### Task to complete
Find the string "設備エンジニア" in the records and copy each line where it occurs.

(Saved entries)
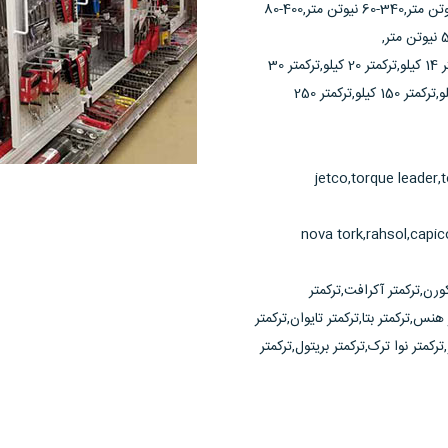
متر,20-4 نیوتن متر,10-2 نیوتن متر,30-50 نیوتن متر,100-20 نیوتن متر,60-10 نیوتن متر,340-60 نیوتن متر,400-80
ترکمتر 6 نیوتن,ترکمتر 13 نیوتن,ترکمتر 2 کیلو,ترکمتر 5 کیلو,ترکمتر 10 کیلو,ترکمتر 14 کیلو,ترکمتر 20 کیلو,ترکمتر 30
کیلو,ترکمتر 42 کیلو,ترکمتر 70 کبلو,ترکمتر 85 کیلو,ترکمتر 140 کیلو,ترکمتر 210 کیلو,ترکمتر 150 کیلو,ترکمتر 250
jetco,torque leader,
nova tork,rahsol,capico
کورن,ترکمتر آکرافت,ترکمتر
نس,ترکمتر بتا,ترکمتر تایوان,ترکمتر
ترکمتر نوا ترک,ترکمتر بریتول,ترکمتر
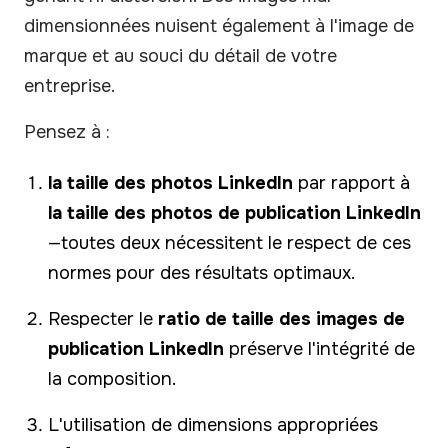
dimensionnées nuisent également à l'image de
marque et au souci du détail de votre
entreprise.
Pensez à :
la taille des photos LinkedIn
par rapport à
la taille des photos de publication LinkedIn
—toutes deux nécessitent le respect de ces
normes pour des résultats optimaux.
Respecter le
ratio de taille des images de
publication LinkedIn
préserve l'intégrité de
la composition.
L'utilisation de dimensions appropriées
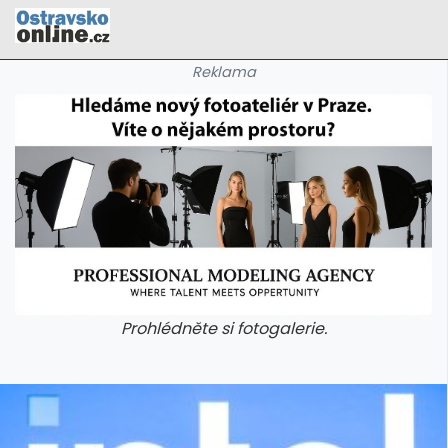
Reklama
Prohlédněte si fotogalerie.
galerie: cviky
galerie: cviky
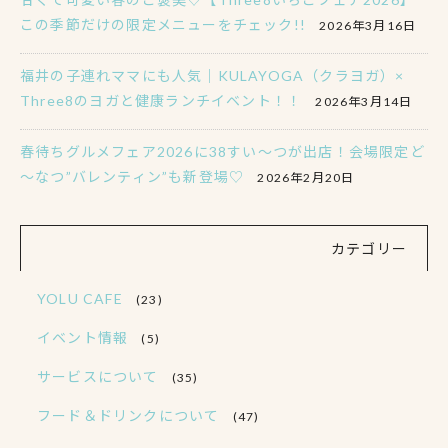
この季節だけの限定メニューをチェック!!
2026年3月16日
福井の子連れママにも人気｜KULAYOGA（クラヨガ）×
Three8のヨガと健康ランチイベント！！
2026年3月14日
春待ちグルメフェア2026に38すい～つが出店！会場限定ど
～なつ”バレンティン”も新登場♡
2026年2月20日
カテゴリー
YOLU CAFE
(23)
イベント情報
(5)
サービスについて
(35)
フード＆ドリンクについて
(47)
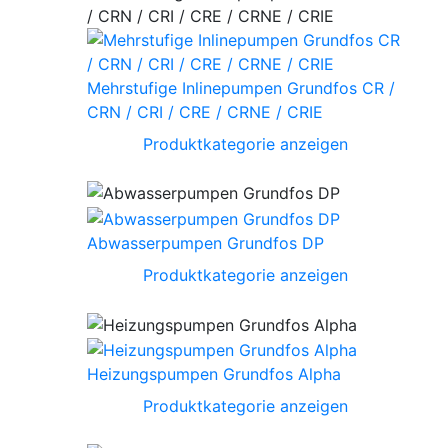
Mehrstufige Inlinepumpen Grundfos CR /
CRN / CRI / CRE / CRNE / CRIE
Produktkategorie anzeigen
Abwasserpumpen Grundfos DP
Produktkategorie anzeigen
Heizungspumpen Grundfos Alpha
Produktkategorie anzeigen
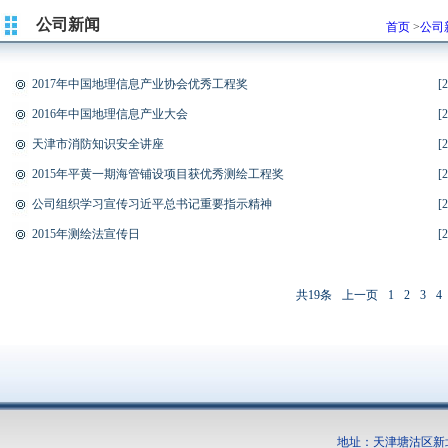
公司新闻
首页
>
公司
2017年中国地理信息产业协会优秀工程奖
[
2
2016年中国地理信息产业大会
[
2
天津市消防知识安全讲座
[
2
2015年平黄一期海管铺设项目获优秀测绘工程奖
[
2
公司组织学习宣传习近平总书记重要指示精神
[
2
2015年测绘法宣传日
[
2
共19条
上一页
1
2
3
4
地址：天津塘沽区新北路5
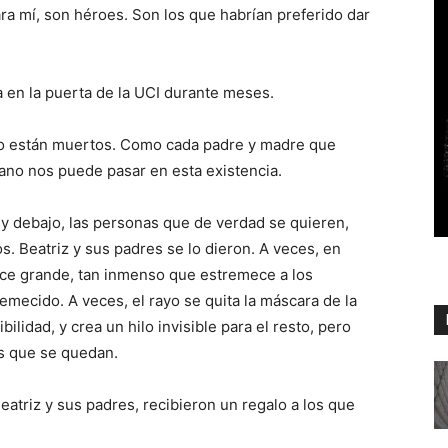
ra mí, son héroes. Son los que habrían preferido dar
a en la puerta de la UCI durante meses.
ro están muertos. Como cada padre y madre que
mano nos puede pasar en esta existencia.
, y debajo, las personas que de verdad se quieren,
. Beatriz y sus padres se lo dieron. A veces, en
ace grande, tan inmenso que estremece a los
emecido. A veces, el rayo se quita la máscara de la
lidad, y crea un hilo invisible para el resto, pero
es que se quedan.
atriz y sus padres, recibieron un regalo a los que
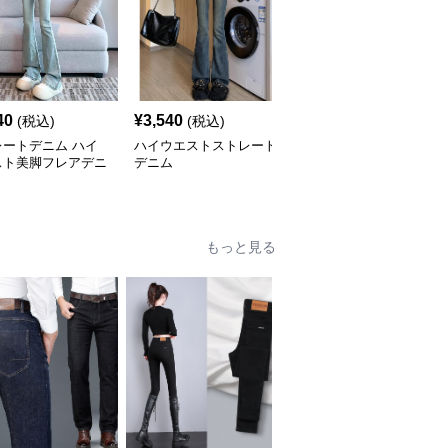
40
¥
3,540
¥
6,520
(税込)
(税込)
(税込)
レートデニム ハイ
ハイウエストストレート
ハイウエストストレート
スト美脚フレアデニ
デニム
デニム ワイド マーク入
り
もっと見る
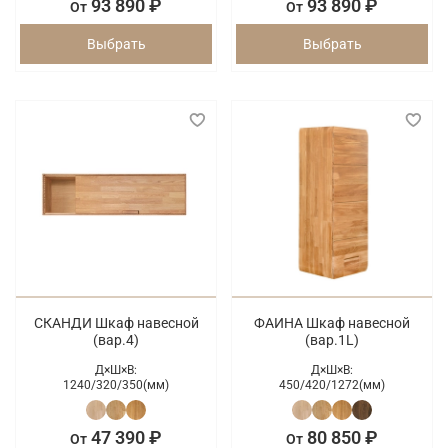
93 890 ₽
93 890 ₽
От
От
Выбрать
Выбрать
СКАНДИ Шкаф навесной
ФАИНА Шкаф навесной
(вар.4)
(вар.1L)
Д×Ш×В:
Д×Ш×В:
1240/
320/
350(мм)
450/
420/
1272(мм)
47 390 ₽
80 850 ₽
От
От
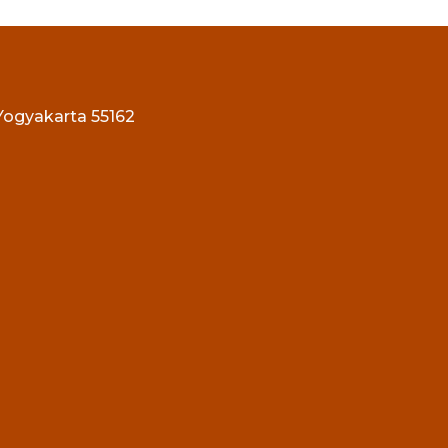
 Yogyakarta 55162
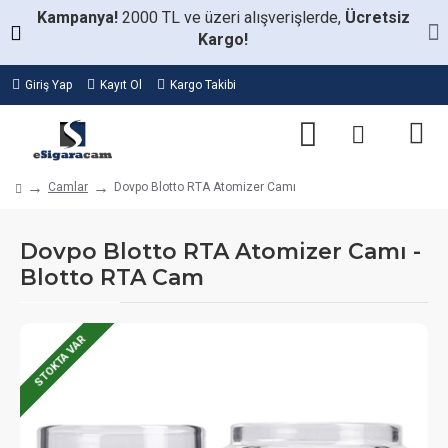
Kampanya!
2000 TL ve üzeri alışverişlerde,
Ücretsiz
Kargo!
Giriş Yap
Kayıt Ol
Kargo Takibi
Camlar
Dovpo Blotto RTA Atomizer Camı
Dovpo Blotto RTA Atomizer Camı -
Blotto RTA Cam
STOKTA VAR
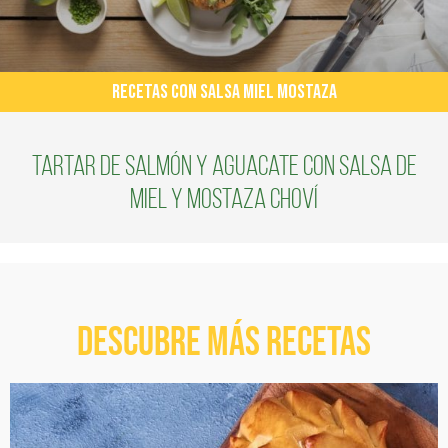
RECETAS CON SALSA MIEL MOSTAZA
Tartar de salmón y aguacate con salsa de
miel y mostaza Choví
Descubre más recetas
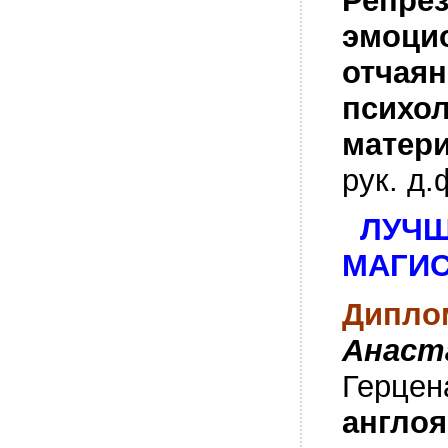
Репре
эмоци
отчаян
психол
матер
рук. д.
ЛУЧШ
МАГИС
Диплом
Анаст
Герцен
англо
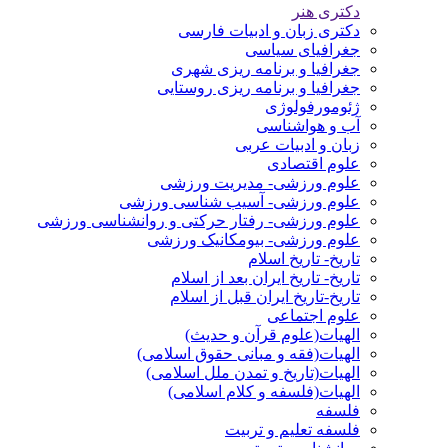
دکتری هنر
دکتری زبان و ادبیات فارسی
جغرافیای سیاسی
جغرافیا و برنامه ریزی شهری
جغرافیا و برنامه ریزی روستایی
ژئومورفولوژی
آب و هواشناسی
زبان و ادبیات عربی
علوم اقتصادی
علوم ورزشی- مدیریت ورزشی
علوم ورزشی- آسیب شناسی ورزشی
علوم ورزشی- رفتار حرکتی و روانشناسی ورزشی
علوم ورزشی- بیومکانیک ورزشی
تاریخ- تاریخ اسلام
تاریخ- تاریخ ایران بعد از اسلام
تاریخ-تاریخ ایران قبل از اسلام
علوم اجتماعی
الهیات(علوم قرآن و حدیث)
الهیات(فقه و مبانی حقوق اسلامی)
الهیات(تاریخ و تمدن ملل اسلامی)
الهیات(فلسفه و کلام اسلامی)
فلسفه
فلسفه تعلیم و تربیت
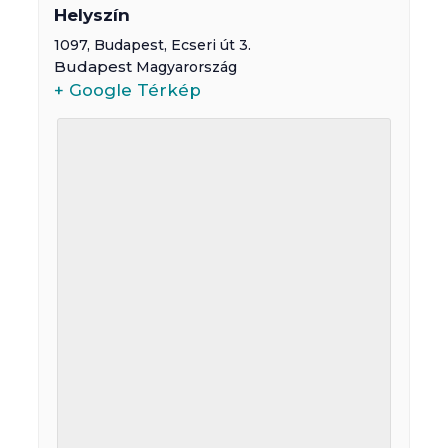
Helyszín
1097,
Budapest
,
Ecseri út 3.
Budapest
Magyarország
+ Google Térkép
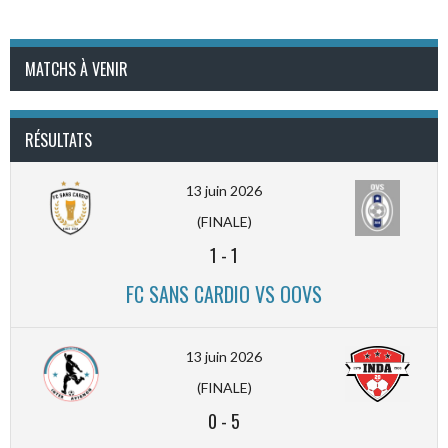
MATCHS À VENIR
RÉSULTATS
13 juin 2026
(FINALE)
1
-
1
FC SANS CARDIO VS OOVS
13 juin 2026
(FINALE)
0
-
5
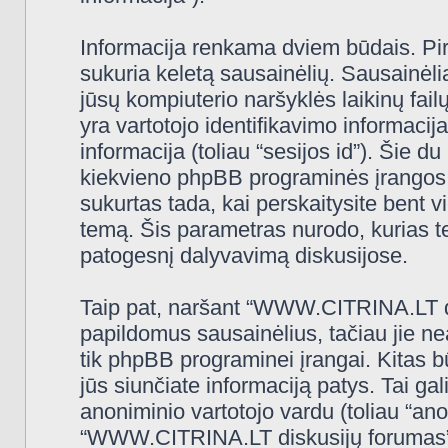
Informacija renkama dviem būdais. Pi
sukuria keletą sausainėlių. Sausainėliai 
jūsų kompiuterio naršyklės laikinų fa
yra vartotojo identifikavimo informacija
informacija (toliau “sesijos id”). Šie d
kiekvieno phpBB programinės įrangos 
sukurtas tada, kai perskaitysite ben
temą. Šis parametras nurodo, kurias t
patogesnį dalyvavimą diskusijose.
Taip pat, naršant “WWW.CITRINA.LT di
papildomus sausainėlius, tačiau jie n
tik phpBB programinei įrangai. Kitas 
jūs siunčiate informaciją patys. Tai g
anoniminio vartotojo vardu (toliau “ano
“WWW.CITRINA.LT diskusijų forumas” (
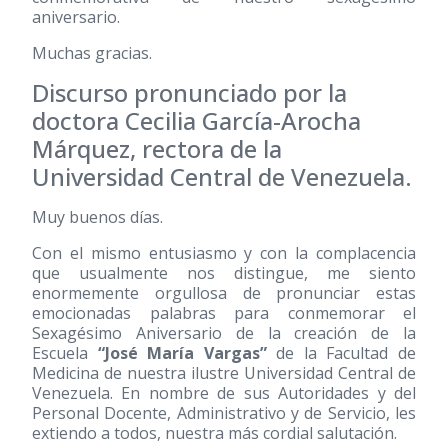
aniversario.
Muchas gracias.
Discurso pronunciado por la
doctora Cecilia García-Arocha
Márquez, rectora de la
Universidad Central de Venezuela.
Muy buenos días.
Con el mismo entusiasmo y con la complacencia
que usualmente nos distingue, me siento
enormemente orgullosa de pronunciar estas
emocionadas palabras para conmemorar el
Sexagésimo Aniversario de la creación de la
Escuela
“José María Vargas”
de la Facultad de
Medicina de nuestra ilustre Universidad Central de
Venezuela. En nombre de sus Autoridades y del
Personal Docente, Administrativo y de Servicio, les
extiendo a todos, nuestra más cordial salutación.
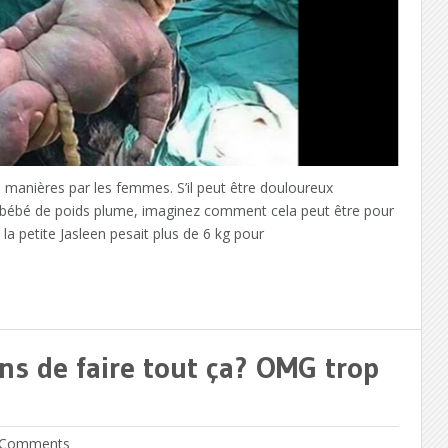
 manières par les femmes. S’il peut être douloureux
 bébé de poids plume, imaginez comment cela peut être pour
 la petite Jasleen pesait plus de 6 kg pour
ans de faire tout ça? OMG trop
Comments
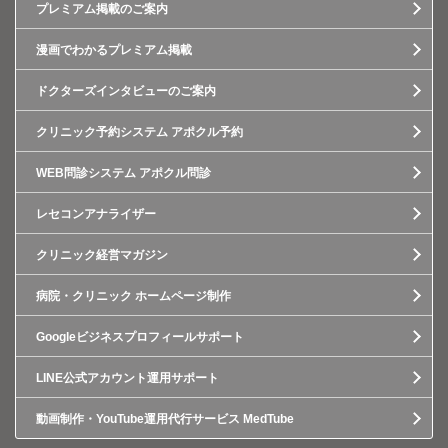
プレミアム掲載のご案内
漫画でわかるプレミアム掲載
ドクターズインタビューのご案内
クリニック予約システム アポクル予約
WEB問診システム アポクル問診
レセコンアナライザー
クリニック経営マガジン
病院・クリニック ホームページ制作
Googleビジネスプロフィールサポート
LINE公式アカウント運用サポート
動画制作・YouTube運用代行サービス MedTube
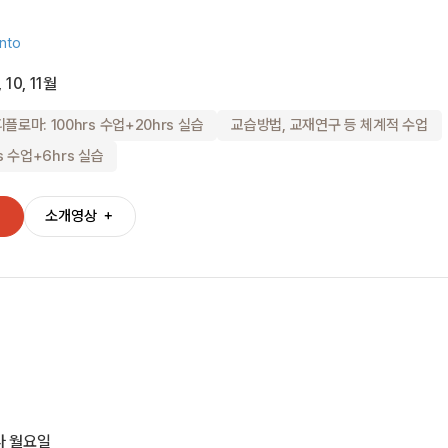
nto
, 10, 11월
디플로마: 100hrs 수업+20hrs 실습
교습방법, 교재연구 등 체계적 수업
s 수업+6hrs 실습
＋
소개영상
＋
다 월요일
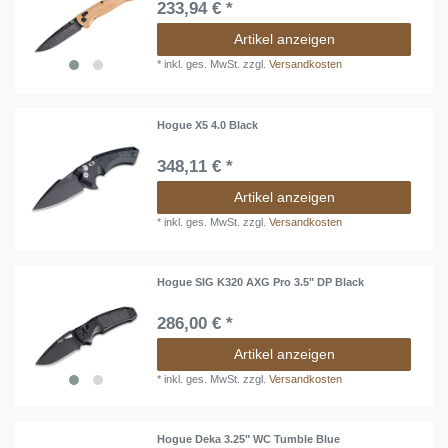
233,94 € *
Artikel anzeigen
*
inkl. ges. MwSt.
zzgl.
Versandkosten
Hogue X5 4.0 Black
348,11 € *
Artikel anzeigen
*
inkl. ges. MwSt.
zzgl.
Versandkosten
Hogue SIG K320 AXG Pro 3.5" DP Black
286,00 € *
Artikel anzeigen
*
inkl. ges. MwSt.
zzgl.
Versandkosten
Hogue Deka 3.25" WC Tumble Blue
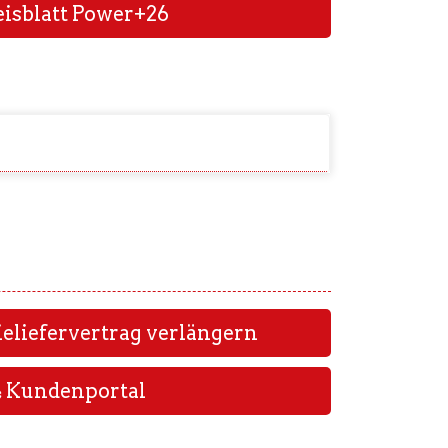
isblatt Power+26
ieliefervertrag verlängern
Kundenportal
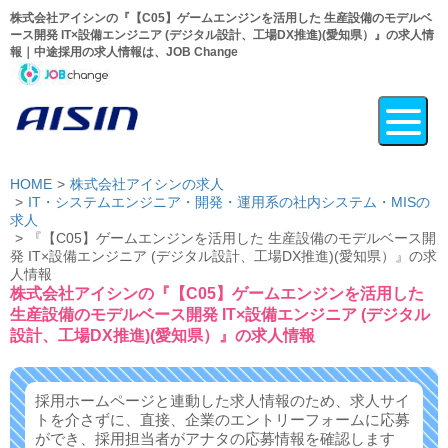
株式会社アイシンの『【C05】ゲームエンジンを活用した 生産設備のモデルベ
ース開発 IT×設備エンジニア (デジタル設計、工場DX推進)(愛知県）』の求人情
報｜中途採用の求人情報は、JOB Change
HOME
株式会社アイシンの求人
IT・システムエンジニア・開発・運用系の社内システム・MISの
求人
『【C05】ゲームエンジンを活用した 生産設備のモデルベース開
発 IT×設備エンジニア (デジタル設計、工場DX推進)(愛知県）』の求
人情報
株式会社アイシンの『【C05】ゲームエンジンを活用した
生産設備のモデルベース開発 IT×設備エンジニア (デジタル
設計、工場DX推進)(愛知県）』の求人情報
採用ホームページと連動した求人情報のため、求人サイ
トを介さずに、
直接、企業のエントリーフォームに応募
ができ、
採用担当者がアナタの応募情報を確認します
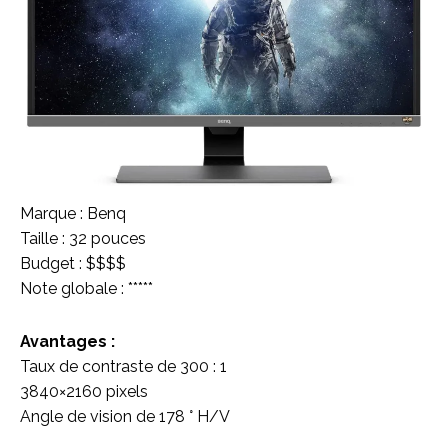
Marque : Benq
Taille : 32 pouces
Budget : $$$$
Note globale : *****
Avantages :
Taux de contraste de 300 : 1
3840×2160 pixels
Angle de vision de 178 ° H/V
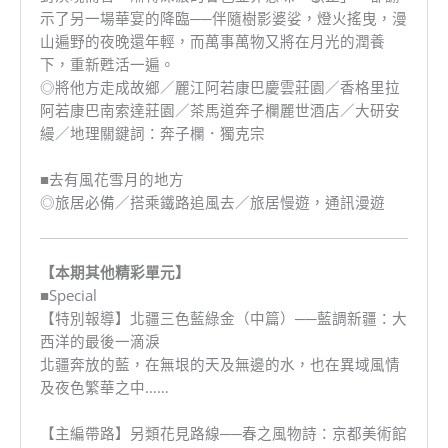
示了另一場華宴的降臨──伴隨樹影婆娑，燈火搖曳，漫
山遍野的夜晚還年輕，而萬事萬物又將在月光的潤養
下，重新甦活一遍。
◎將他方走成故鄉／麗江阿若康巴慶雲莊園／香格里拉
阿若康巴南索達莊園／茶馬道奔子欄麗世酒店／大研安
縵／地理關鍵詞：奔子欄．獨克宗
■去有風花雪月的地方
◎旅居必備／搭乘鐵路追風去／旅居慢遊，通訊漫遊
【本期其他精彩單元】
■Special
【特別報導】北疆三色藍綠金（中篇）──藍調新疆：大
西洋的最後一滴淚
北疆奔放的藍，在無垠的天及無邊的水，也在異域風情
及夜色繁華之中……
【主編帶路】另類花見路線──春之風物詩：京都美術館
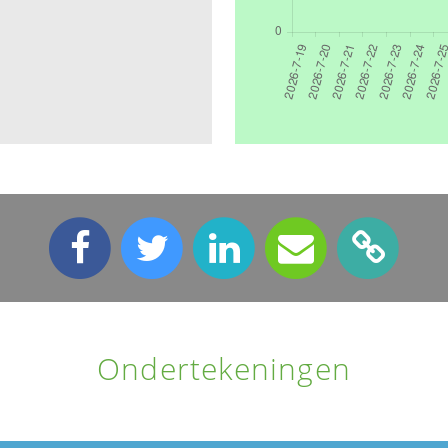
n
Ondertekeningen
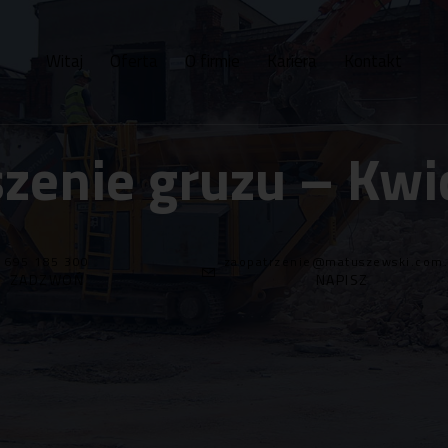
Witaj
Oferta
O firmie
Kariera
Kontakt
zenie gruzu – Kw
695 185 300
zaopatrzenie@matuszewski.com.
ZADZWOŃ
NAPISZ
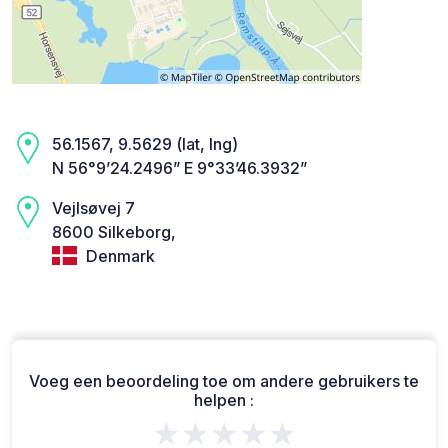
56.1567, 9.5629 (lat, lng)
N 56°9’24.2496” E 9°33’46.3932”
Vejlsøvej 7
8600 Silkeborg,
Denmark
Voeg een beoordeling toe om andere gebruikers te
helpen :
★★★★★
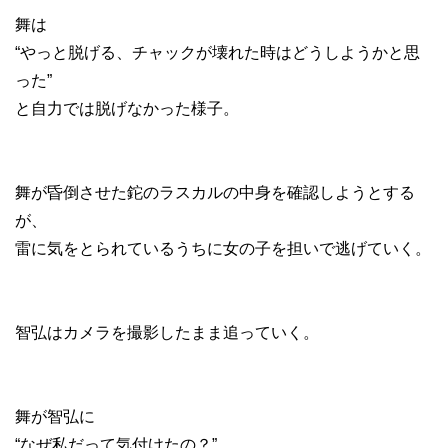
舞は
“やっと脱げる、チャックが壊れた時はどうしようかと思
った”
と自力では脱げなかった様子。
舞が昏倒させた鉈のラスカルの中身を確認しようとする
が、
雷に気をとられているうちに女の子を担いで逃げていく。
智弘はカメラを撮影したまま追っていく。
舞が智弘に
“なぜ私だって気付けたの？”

### Solved exercise
ース開発 IT×設備エンジニア (デジタル設計、工場DX推進)(愛知県）』の求人情
発 IT×設備エンジニア (デジタル設計、工場DX推進)(愛知県）』の求
生産設備のモデルベース開発 IT×設備エンジニア (デジタル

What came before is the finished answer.